Whispering Willows

Whispering Willows (on Steam here) is a 2D adventure game set in a haunted mansion. There’s no combat, and the game takes about three hours to finish. It’s a small indie game made in 2014, and it’s not perfect. Still, I enjoyed the time I spent in Willows Mansion, and I’d recommend giving this game a shot if you’re into spooky gothic stories.

You play as Elena Elkhorn, a teenage girl whose father works as the groundskeeper at the derelict and abandoned Willows Mansion. Elena’s father doesn’t return one night, and she has a bad feeling about the mansion. Hoping to bring her father home, Elena sneaks onto the property and immediately falls headlong into an underground crypt. There she meets the ghost of her ancestor, who teaches her how to use the power of her magical pendant to leave her body to go spiritwalking. In a cursed mansion filled with phantoms, this is an extremely useful ability to have.  

Before I jump into the many things I love about this game, let me be upfront about its flaws:

– There’s not much actual gameplay.
– The hand-drawn cutscene art is unpolished.
– The writing is good but a bit uneven.
– The background music is limited.
– Your character walks very slowly.
– There’s no map to help you navigate.

Essentially, this is a small indie game that indeed looks and feels like a small indie game. I’m not complaining about the rough edges of Whispering Willows; I just want to make it clear that it’s a game made ten years ago on a tiny budget earned from a Kickstarter campaign. Still, I found its simplicity and amateurish aspects charming, and it has many strong points.

To begin with, the map is surprisingly large, and there’s a lot of space to navigate. You’ll explore the mansion’s crypt, its garden, and various outbuildings; but mainly you’re going to be walking around the house itself. The mansion is impossibly large and includes all the standard gothic flourishes: locked doors, grisly kitchens, moldy bathrooms, crooked paintings, peeling wallpaper, taxidermied hunting trophies, creepy dolls, and all the secret passageways you could ever want.

Of course there are all manner of notes lying around, and these notes collectively tell a suitably gothic story about the very wealthy but very evil man who built the mansion. This story never quite comes together in terms of plot or themes, and the character motivations are ridiculous. Still, all the individual bits and pieces are gothic catnip, from a lover kept in a secret room to a murdered best friend to a servant driven mad by what he’s seen.

This all takes place in California during the Wild West days, meaning that the land occupied by the mansion had to be taken from someone. It turns out that it was forcibly wrested from Elena’s own ancestors. Alongside his more intimate crimes, then, the mansion’s owner became the mayor of a frontier town by means of enacting war and genocide on First Nations people.

We tend to think of gothic mansions as being located in Europe, or perhaps New England. There are definitely nineteenth-century mansions in California, though (like the Carson Mansion), and they’re built on land soaked in blood.

Importantly, the First Nations people in Whispering Willows aren’t all ghosts. Elena and her father are very much alive, and they’re not tempted by the faded pseudo-grandeur of the former colonists. At the end of the game, it’s extremely satisfying to see Elena essentially say “fuck all this” as she walks away from the mansion with her father.

• Records shown:
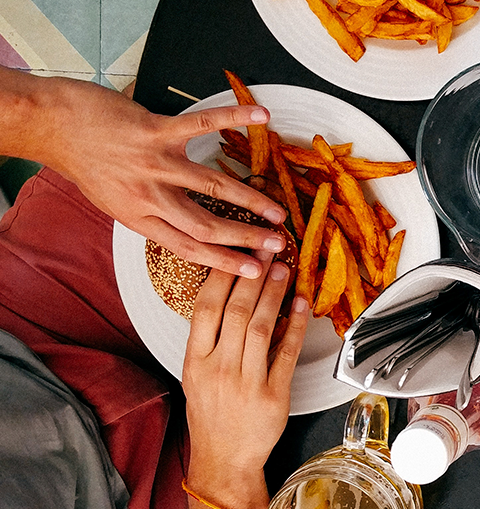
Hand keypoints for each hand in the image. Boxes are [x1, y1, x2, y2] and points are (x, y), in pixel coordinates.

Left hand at [5, 68, 287, 278]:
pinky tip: (261, 116)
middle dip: (247, 238)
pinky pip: (201, 125)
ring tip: (278, 211)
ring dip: (251, 200)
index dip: (225, 262)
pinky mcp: (155, 131)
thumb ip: (149, 213)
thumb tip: (184, 225)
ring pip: (212, 187)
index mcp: (139, 218)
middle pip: (207, 225)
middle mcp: (149, 195)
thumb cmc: (84, 162)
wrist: (52, 126)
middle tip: (278, 245)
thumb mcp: (113, 201)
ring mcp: (154, 163)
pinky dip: (234, 118)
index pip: (189, 248)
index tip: (254, 271)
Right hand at [182, 257, 307, 508]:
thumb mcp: (196, 375)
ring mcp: (247, 382)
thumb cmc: (211, 415)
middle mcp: (219, 369)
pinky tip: (302, 305)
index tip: (236, 252)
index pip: (205, 308)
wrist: (224, 459)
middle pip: (237, 312)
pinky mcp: (274, 395)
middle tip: (266, 249)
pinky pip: (287, 353)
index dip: (222, 276)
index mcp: (195, 361)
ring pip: (262, 327)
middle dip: (253, 276)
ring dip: (274, 294)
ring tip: (283, 269)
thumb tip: (230, 296)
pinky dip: (296, 326)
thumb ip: (209, 340)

• Task brief:
Please write a continuation of the Whispering Willows review, starting after its final paragraph. The records have nothing to do with what is asked here.

• Exercise result:
This is an interesting perspective on classic gothic story tropes that I love to see. And honestly, Whispering Willows isn’t such a bad game. The puzzles are easy, but the lack of difficulty is a selling point for me. Also, the gameplay mechanic of Elena spiritwalking to interact with the numinous aspects of the environment is used in clever ways, and it’s a lot of fun.  

Aside from Elena’s slow walking speed, my only real complaint is that this game would benefit immensely from a map. Even though navigation isn’t particularly complicated, I got lost a few times and had to resort to a walkthrough (this one here) a few times, which wouldn’t have been necessary if the player could just pull up a subscreen.

Whispering Willows definitely feels like an indie game, but it’s got a delightfully grisly story and an excellent sense of atmosphere, and it’s worth checking out if you’re interested in Wild West Gothic from an indigenous perspective.

As a side note, this was apparently the game that launched Akupara Games, a publisher that specializes in quirky indie games with a strong sense of style and setting. Two of my favorite titles they’ve helped get off the ground are Rain World and Mutazione, and it’s cool to know that this was where they started.  

Mutazione

On its Steam page, Mutazione bills itself as “a mutant soap opera where small-town gossip meets the supernatural.” This is wonderfully catchy, but this atmospheric story game is much more chill and relaxed than its tagline would suggest.

Mutazione is about a normal teenage girl named Kai who takes a ferry out to an island to visit her sick grandfather. Her mother, who left the island with her own mother when she was still a child, is busy with Kai’s baby brother and sends Kai in her place. When Kai arrives on the island after a short prologue, the player realizes that it’s a special place. The island is littered with the overgrown ruins of highways and office buildings, and many its flora and fauna – including its human inhabitants – have undergone dramatic mutations.

Playing as Kai, your goal is to interact with the islanders and their environment in order to care for Kai’s grandfather, whose health turns out to be connected to the health of the island’s ecosystem. Mutazione is divided into seven days, with each day being further divided into different times (such as morning, afternoon, and so on). Every character on the island offers a new conversation during each time division, which can perhaps be thought of, in gaming terms, as “stages.” The game is clear about which conversation will end a stage and move time forward, and the player is free either to explore as they wish or move straight from one objective to another. To my knowledge, nothing in the game is hidden or missable, and the player’s dialogue choices don’t seem to affect the outcome of the main story.

The landscape of the island is divided into a series of small areas, each of which is a static screen that scrolls as the player moves through it. Some of these areas are more central than others, and some are only unlocked later in the week, but the island isn’t that big. There are only about seven or eight areas that most players will visit with any regularity, so it’s not prohibitively time-consuming to go from screen to screen to check in with the island inhabitants.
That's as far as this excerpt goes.